I'm not sure if this is clarifying or frustrating to read. I'm self-aware enough to recognize that I sound like I'm intentionally closing myself off from evidence, but I don't think I am. It's just that nothing really turns on this, and I'm fine if it's never conclusively settled because I have plenty of other reasons to doubt Biden's 'legitimacy' any way.
I also accept that this dynamic was also true for Trump. For his antics and speech, he was deemed illegitimate by half the electorate despite winning fairly according to the rules.
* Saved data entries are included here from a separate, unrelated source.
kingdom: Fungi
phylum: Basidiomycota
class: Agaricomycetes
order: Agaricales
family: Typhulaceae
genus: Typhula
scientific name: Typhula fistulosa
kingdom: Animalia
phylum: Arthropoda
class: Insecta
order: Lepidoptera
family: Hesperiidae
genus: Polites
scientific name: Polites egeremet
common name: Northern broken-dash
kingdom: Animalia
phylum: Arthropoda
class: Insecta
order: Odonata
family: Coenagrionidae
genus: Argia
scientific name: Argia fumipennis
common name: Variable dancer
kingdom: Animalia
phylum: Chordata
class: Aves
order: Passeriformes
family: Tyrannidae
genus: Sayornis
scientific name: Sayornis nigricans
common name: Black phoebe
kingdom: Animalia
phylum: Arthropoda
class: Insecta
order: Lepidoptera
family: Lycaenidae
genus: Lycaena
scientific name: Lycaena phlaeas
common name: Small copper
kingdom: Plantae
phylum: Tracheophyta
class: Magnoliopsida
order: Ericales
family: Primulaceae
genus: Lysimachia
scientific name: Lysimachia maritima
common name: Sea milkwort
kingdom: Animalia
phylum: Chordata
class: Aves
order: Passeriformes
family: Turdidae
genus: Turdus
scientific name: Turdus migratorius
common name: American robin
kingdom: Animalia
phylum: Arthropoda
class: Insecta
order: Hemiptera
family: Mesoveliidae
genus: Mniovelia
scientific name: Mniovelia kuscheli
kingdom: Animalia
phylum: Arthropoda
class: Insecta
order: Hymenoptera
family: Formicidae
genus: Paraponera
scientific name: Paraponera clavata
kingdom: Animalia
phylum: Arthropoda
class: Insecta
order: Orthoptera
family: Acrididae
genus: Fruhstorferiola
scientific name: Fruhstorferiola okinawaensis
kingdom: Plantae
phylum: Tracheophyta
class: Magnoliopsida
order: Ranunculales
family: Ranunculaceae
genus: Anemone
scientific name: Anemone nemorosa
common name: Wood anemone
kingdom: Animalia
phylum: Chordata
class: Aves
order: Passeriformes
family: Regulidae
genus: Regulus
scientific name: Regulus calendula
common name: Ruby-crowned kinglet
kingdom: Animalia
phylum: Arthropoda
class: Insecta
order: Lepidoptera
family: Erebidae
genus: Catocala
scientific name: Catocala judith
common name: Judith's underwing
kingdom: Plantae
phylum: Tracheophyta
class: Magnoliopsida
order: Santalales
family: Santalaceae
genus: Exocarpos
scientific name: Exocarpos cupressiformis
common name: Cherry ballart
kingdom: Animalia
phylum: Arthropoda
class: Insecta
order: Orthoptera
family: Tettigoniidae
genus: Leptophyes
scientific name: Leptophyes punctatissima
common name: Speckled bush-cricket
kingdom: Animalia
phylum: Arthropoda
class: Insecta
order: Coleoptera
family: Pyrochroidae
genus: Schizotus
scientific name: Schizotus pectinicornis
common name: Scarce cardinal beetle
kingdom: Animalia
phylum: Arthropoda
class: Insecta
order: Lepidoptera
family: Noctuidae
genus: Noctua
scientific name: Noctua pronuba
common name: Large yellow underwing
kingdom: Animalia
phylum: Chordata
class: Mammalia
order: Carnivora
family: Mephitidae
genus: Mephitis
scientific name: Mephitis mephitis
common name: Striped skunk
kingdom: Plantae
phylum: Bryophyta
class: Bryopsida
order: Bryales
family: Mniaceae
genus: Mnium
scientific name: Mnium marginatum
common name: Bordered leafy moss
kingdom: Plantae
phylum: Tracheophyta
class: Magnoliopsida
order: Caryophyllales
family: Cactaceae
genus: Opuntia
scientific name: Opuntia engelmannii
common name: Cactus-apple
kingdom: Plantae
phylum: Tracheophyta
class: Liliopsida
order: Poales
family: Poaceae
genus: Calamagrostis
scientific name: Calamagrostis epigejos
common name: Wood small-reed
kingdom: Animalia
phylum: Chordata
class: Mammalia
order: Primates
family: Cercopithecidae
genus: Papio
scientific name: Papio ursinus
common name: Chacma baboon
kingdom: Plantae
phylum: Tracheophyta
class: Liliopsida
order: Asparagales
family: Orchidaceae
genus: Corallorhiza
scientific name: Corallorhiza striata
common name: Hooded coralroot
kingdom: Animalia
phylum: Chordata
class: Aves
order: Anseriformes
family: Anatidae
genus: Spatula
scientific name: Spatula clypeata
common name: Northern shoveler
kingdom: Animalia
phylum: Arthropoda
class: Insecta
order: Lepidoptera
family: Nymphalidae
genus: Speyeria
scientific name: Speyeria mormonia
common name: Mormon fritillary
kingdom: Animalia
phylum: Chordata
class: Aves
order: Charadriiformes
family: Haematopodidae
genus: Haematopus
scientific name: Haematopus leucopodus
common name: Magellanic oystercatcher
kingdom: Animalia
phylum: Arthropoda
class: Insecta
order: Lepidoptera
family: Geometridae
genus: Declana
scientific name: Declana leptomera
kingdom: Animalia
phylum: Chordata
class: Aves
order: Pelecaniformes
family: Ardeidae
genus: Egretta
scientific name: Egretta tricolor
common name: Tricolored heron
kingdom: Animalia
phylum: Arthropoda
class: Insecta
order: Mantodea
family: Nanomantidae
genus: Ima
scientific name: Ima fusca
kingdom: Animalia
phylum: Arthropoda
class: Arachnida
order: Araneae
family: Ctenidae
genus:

I appreciate a lot of what you’re saying, here. I guess I want to offer a mild defense of the tables and metrics.
There are responses elsewhere in this thread saying “I don't care about TTV, and I don't care about their evidence.” Great, fine, revert to a state of absolute Cartesian doubt. But that’s not the conclusion drawn. No, people are going to swap in their own preferred epistemology, for all the same strategic and tribal reasons as any other point of contention.
I find that…frustrating. It becomes very tempting to wade in with data. In normal, sane debates, that’s how you’re supposed to win, after all. Bring facts, and even if you can’t convince your opponent, the rational audience will come away with the correct conclusion. Ah, youth.
If we don’t have data, what’s left to try?